• [TASK DIRECTIONS]:
Report each line of the entries below that contains the string "many", where case counts, and copy those lines in full.

═══ DATA PROVIDED

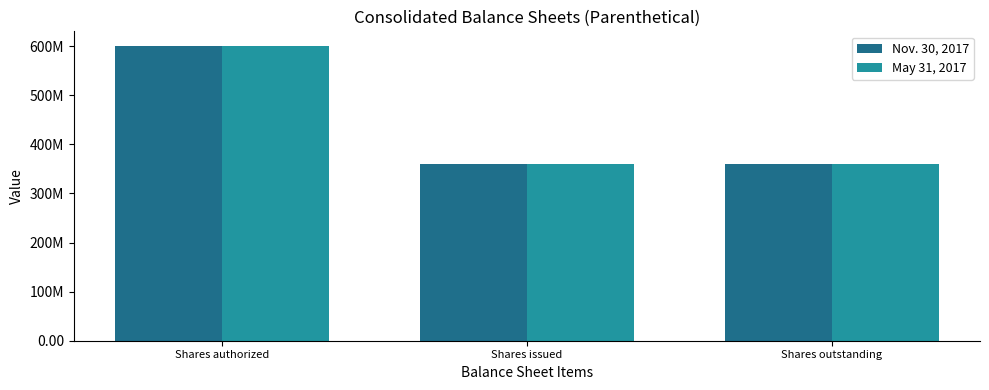

Are the bars horizontal?

No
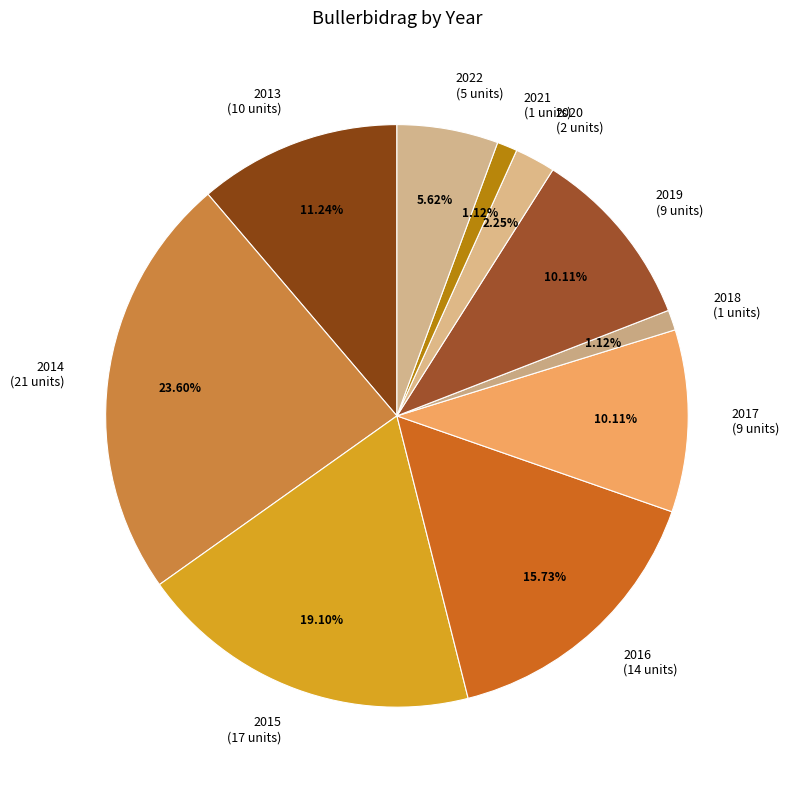

What is the ratio of the value at 2020 to the value at 2013?

0.2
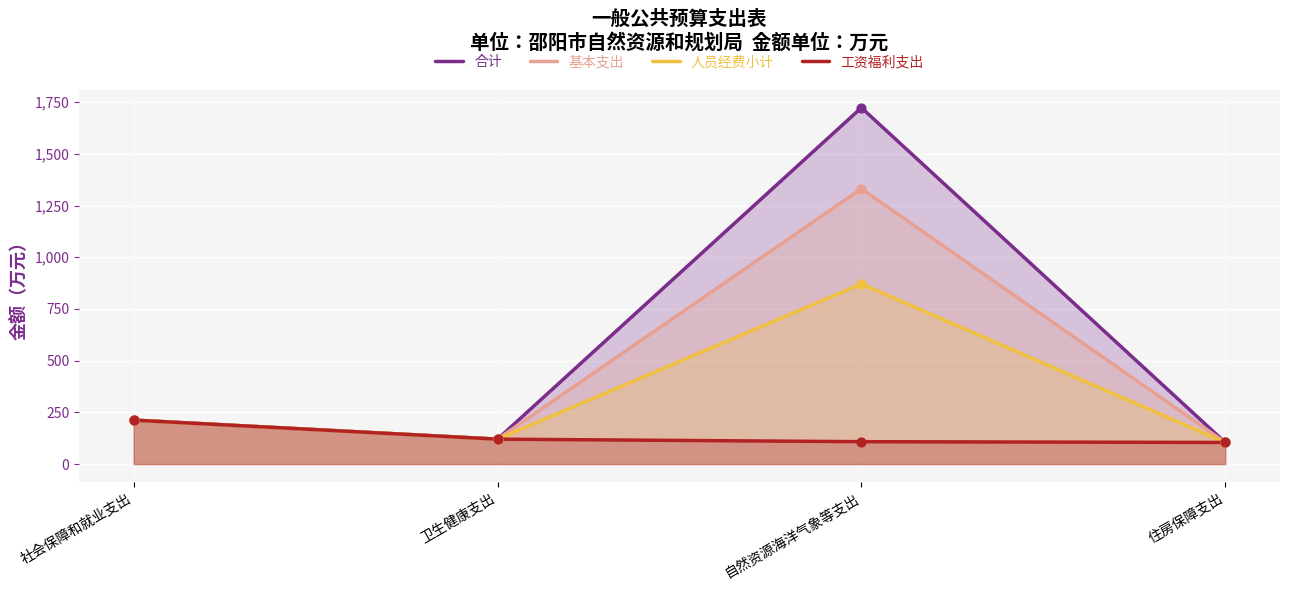

At how many categories does at least one series exceed 823?

1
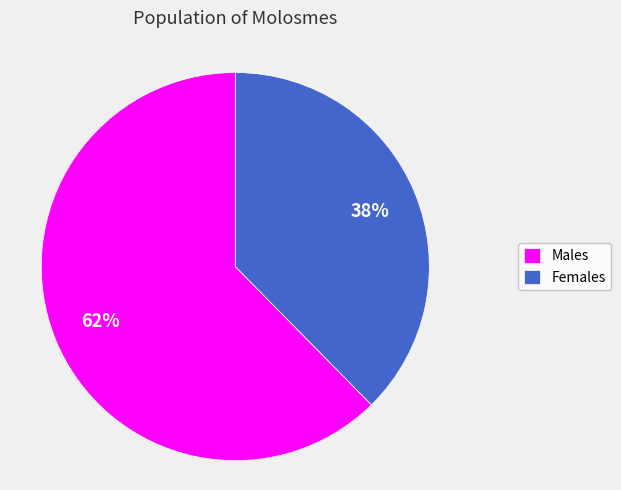

Which has a higher value, Females or Males?

Males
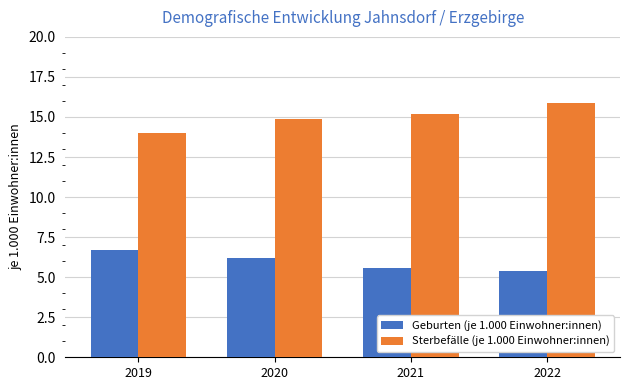

True or false: Sterbefälle (je 1.000 Einwohner:innen) has a value of 15.2 at 2021.

True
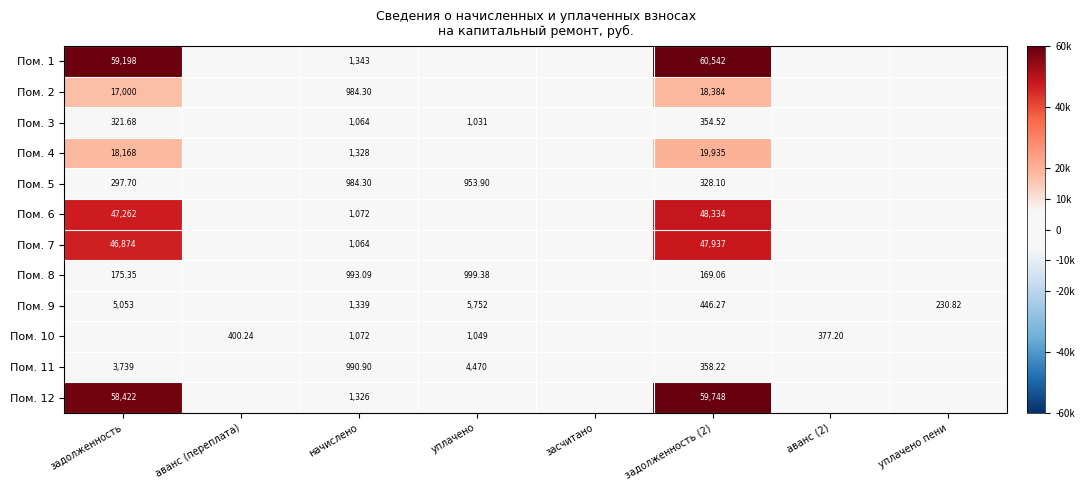

Is the value of Пом. 3 at начислено greater than the value of Пом. 9 at уплачено?

No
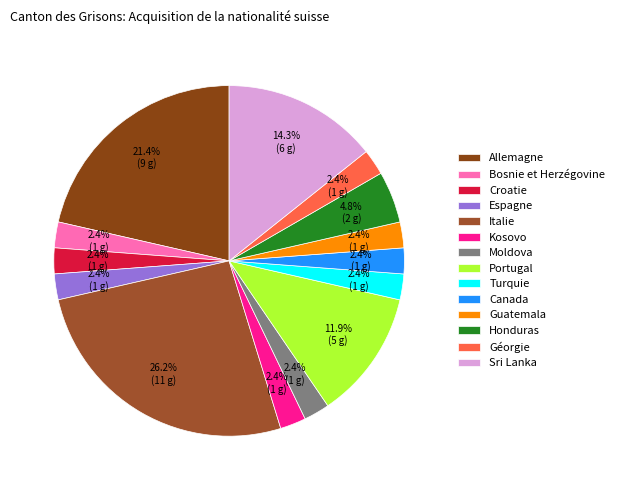

Count the number of slices in the pie.

14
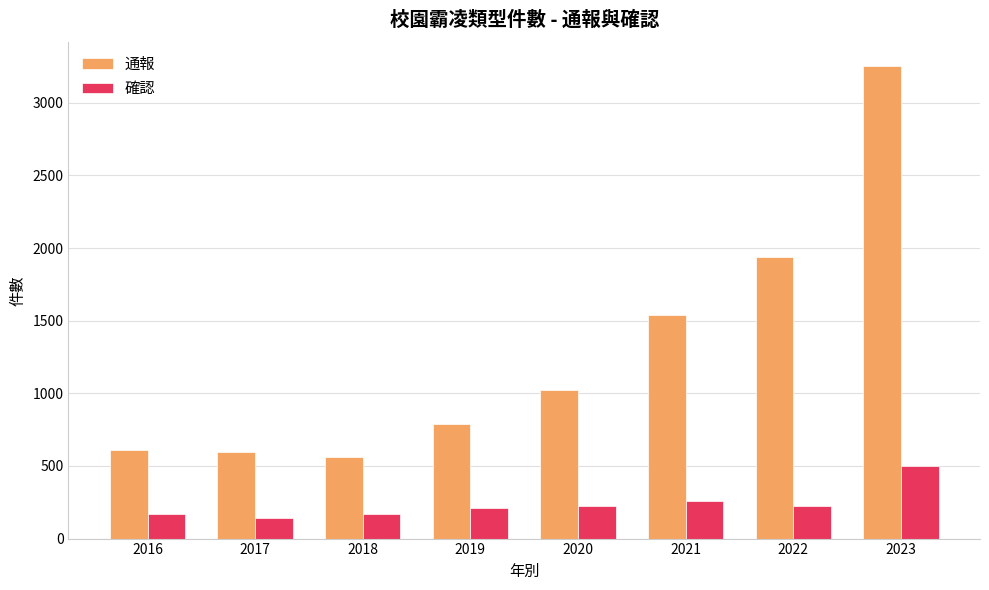

What is the sum of the 確認 values at 2020 and 2016?

391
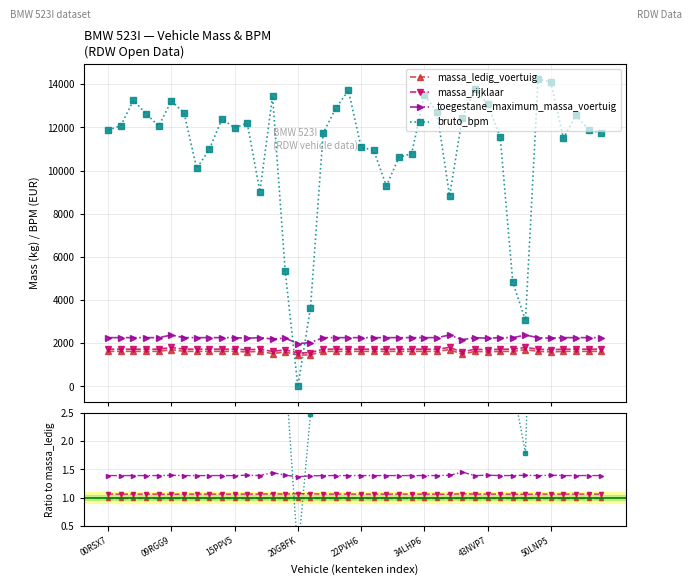

How many distinct data groups are displayed?

4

══════

• [RESULT]:
At how many categories does at least one series exceed 823?
How many distinct data groups are displayed?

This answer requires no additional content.